Este é o ponto onde o barco é vendido e os sonhos de cruzeiro são colocados de
lado.
A cura para
esta depressão está, em primeiro lugar, no reconhecimento de que a vida a bordo
não é uma “fuga da realidade” e sim, exatamente o contrário, o “retorno” a
realidade. Em segundo lugar valorize o simples de cada dia: a sua
auto-suficiência, o contato estreito com a natureza e seus elementos, as
conversas inúteis, os dias improdutivos, um banho de água doce, a alegria das chegadas e a ansiedade
das partidas.
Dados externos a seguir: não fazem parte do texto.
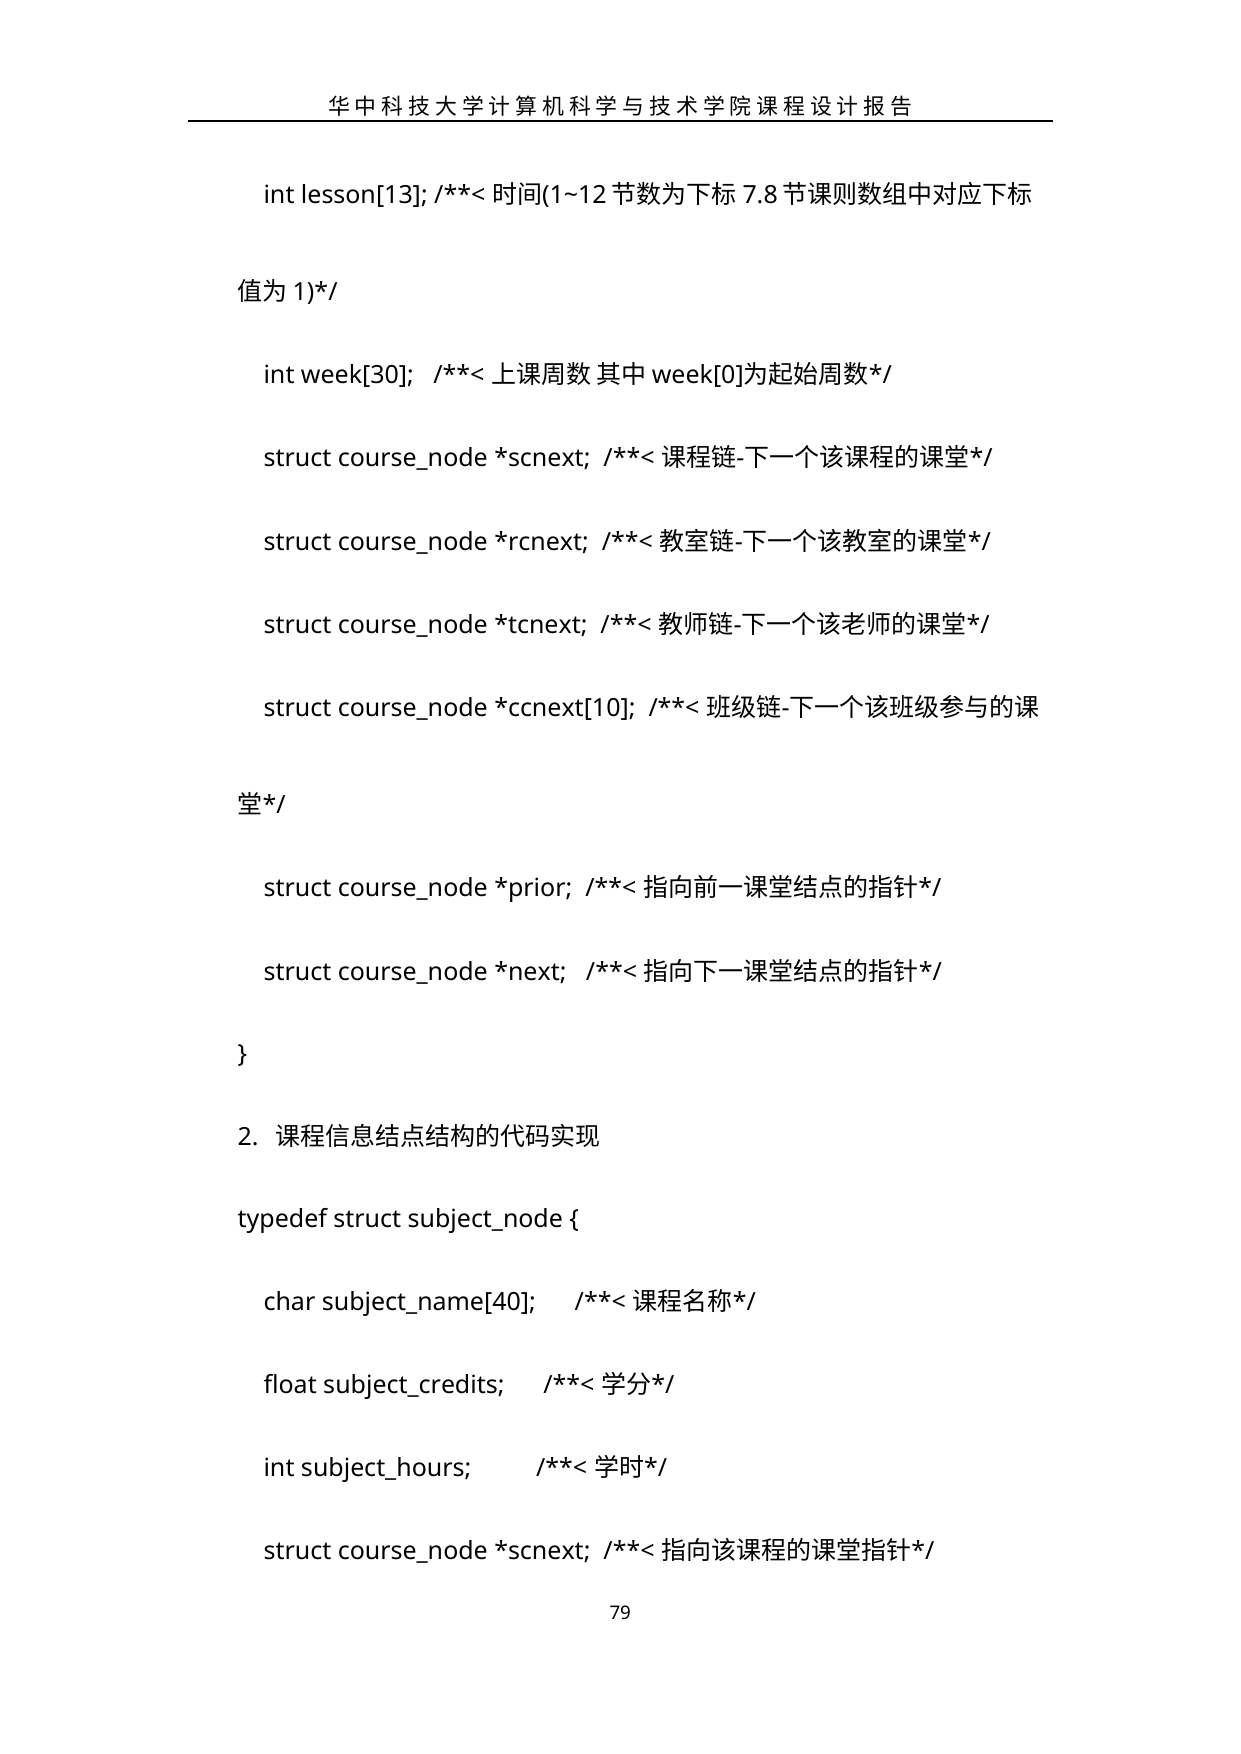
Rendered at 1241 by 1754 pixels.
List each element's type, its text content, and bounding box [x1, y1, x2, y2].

text char subject_name[40]; /**< 课程名称*/ [237, 1267, 1053, 1332]
text struct course_node *ccnext[10]; /**< 班级链-下一个该班级参与的课堂*/ [237, 673, 1053, 835]
text typedef struct subject_node { [237, 1185, 1053, 1250]
list 课程信息结点结构的代码实现 [237, 1102, 1053, 1167]
text int lesson[13]; /**< 时间(1~12节数为下标 7.8节课则数组中对应下标值为1)*/ [237, 160, 1053, 322]
text struct course_node *rcnext; /**< 教室链-下一个该教室的课堂*/ [237, 507, 1053, 572]
text int subject_hours; /**< 学时*/ [237, 1433, 1053, 1498]
text struct course_node *tcnext; /**< 教师链-下一个该老师的课堂*/ [237, 590, 1053, 655]
text struct course_node *scnext; /**< 指向该课程的课堂指针*/ [237, 1516, 1053, 1581]
text int week[30]; /**< 上课周数 其中week[0]为起始周数*/ [237, 340, 1053, 405]
text } [237, 1020, 1053, 1085]
text struct course_node *prior; /**< 指向前一课堂结点的指针*/ [237, 853, 1053, 918]
text struct course_node *scnext; /**< 课程链-下一个该课程的课堂*/ [237, 423, 1053, 488]
text struct course_node *next; /**< 指向下一课堂结点的指针*/ [237, 937, 1053, 1002]
text float subject_credits; /**< 学分*/ [237, 1350, 1053, 1415]
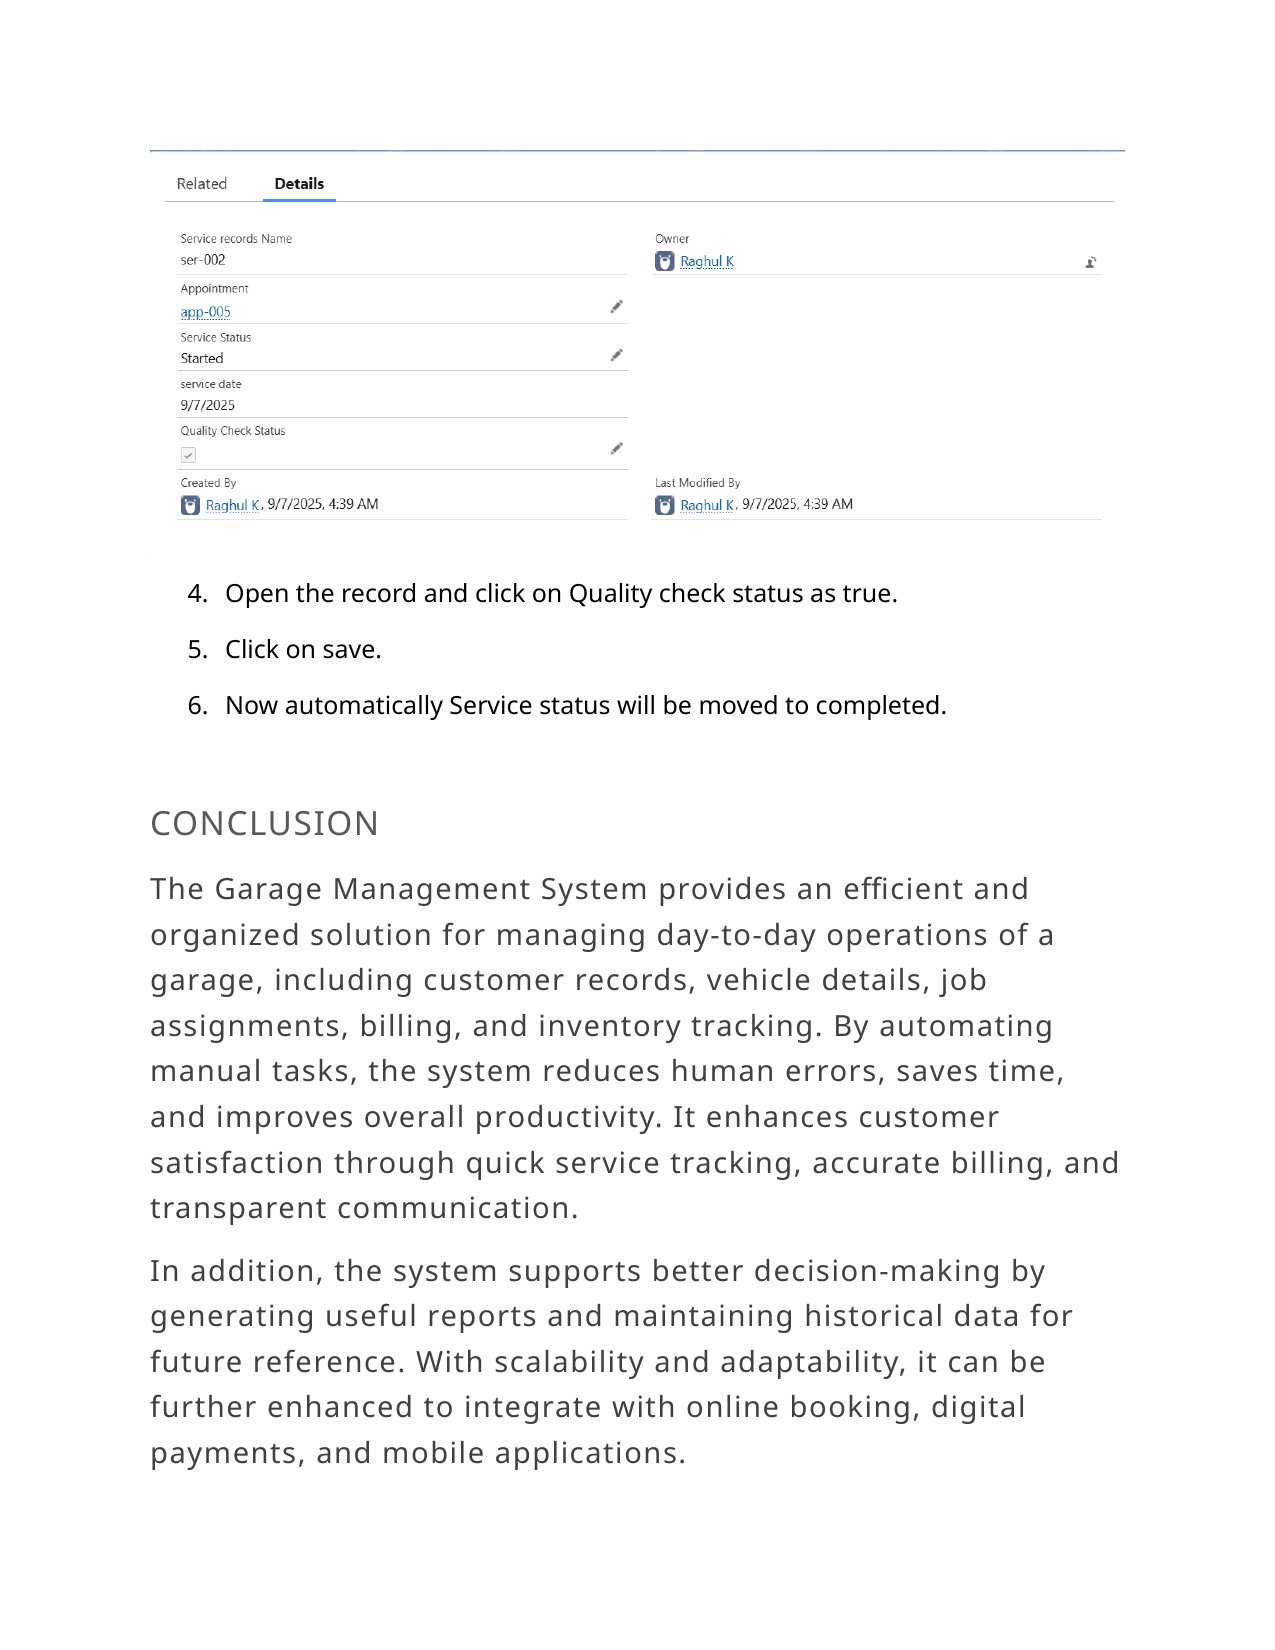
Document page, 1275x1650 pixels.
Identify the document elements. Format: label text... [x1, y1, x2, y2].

picture [150, 150, 1125, 555]
list Now automatically Service status will be moved to completed. [187, 688, 1125, 722]
subtitle CONCLUSION [150, 799, 1125, 845]
list Open the record and click on Quality check status as true. [187, 576, 1125, 610]
subtitle In addition, the system supports better decision-making by generating useful reports and maintaining historical data for future reference. With scalability and adaptability, it can be further enhanced to integrate with online booking, digital payments, and mobile applications. [150, 1250, 1125, 1472]
list Click on save. [187, 632, 1125, 666]
subtitle The Garage Management System provides an efficient and organized solution for managing day-to-day operations of a garage, including customer records, vehicle details, job assignments, billing, and inventory tracking. By automating manual tasks, the system reduces human errors, saves time, and improves overall productivity. It enhances customer satisfaction through quick service tracking, accurate billing, and transparent communication. [150, 868, 1125, 1227]
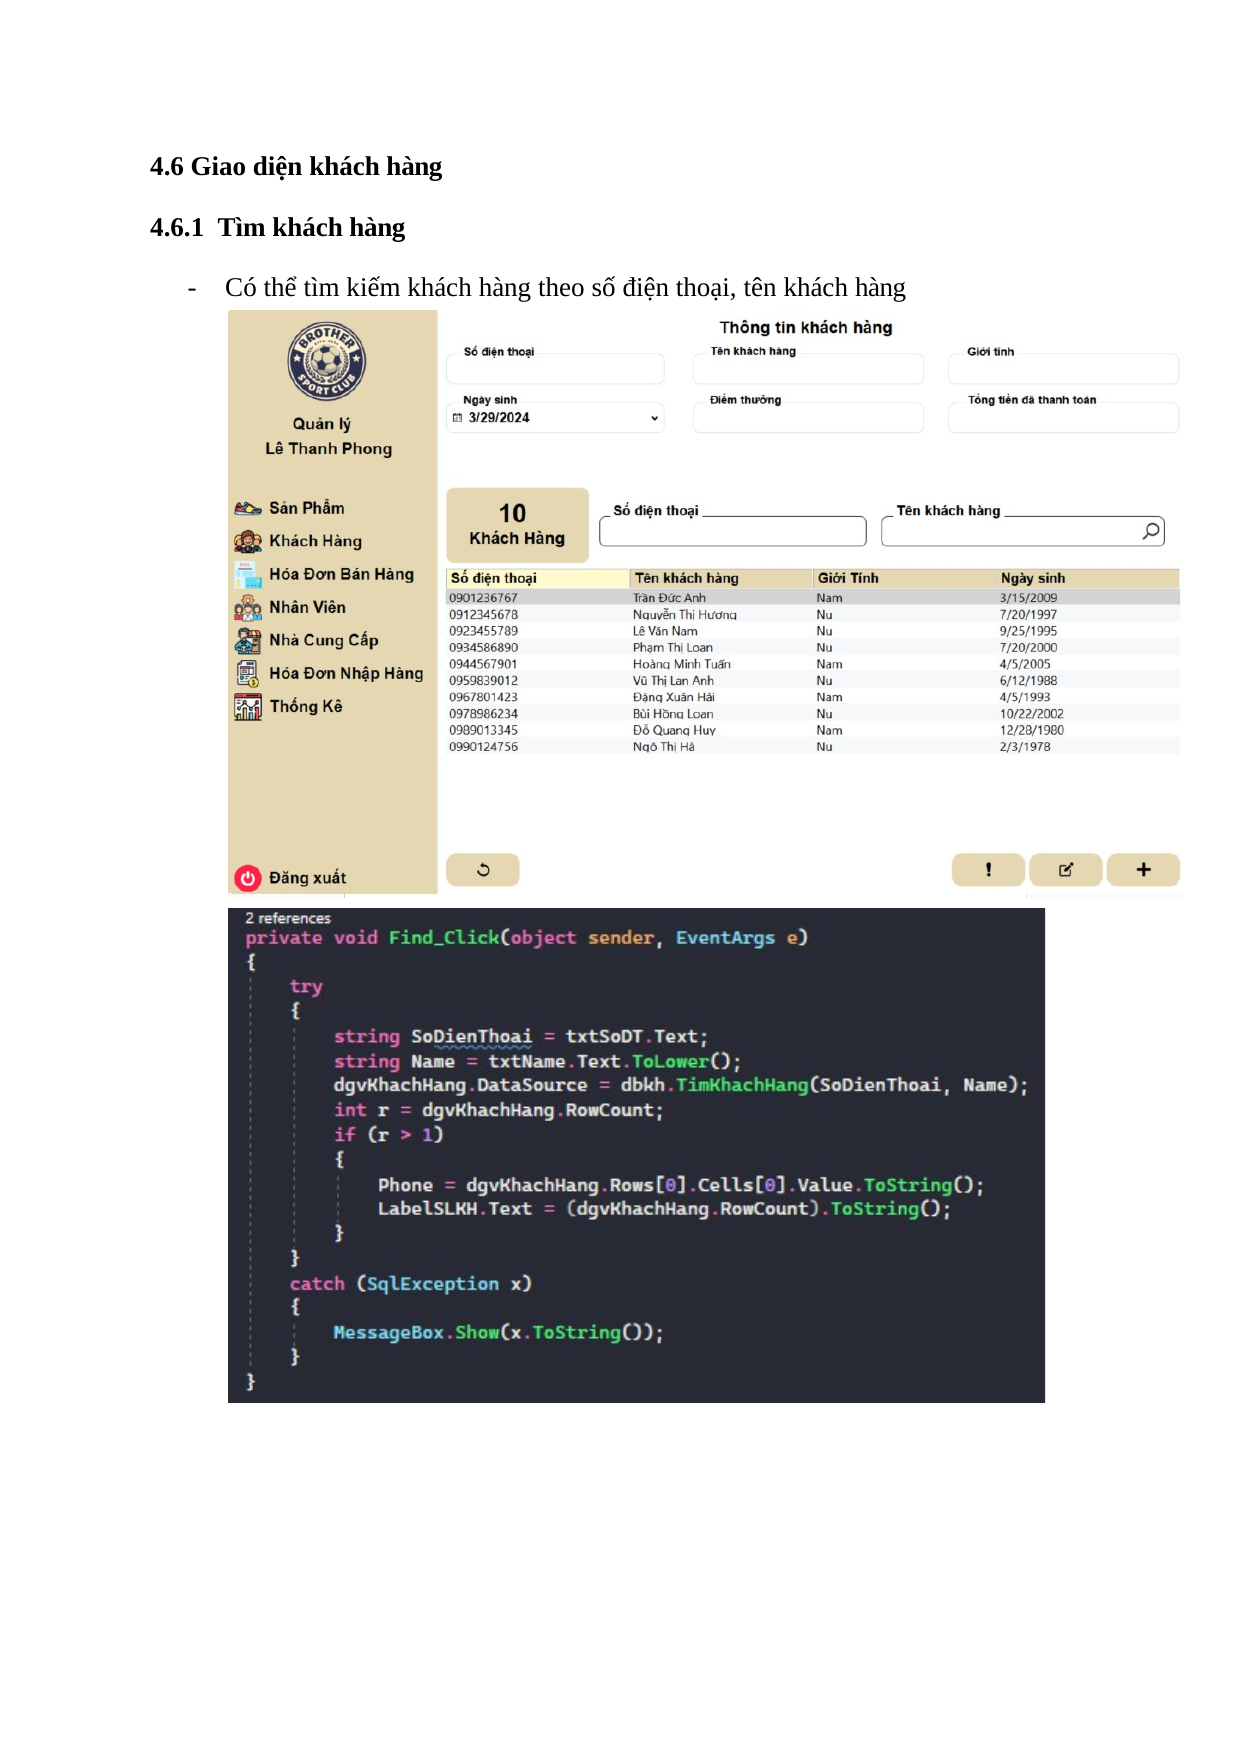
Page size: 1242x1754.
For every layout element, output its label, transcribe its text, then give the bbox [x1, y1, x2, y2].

picture [228, 310, 1184, 898]
subtitle Tìm khách hàng [150, 211, 1229, 242]
subtitle Giao diện khách hàng [150, 150, 1229, 181]
list Có thể tìm kiếm khách hàng theo số điện thoại, tên khách hàng [187, 272, 1229, 303]
picture [228, 908, 1046, 1403]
Em terceiro, preencha o vazio entre os grandes sonhos (volta ao
mundo?) com pequenos (um bote novo, uma visita à Bahia), realizáveis em curto
prazo.
Quando você
se dá conta, durante uma longa travessia, que o mar, ora furioso, ora calmo, não
se importa nem se altera se você estiver excitado ou aborrecido, deprimido ou
eufórico, bem ou mal sucedido, até vivo ou morto, a sua depressão aparecerá na
sua verdadeira perspectiva, muito pequena diante de tamanha “realidade”.